A team of researchers from the University of Central Florida have developed a blood test that uses gold nanoparticles to show whether someone is at a higher risk of developing prostate cancer and potentially other types of cancer.

The study was published in the journal of Applied Materials and Interfaces and funded by the Department of Defense Prostate Cancer Research Program.

The team is still in the early stages of developing the test. The blood test is simple, inexpensive and quick. Researchers hope that the test will one day be available in doctors’ offices and drugstores.

Prostate cancer is one of the most common cancers among men in the United States. More than 220,000 men will be diagnosed with prostate cancer and nearly 27,500 will succumb to it this year alone. According to the American Cancer Society, about 3 million men living today have had a prostate cancer diagnosis at some point.

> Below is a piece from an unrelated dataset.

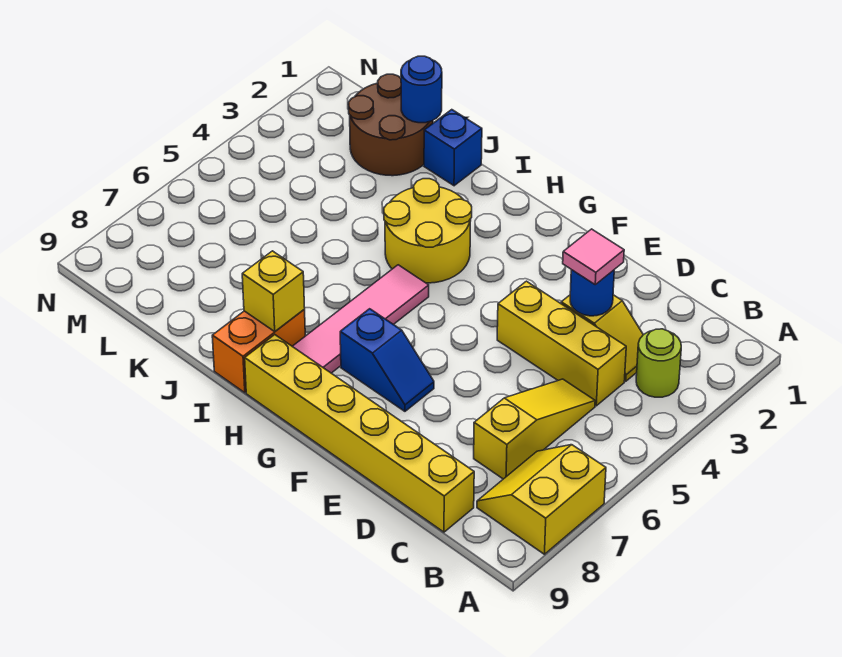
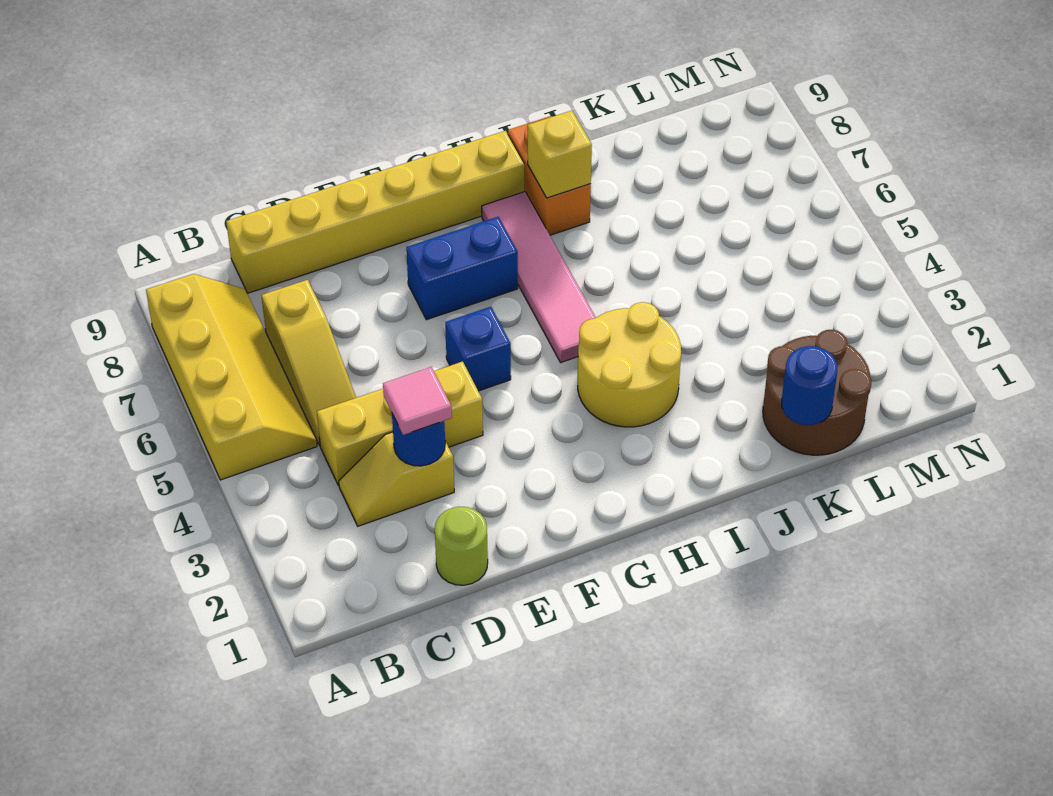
yellow slope A7:B8 level 1 top A -> yellow slope A5:B8 level 1 top A
lime round brick B3 level 1 -> lime round brick D1 level 1
blue slope F7:G7 level 1 top G -> blue brick F7:G7 level 1
blue brick J1 level 1 -> blue brick F5 level 1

Gold nanoparticles are used broadly in biomedicine because of their strong light-scattering properties, making them easy to track. When the gold particles are mixed with blood they attract proteins including antibodies that are even smaller. Some of these antibodies are formed as a result of the body’s immune response to early-stage tumors.

When a certain chemical was added to the mixture, the gold nanoparticles that had tumor-specific antibodies clumped together, creating larger clusters, which were detected and measured in a device the size of a large laptop. These clusters were not found in the samples taken from individuals without cancer.

This test would be a screening test for people 45 years and older. If researchers are able to detect unusual immune activity and a patient is not really sick, but the risk of having cancer is high.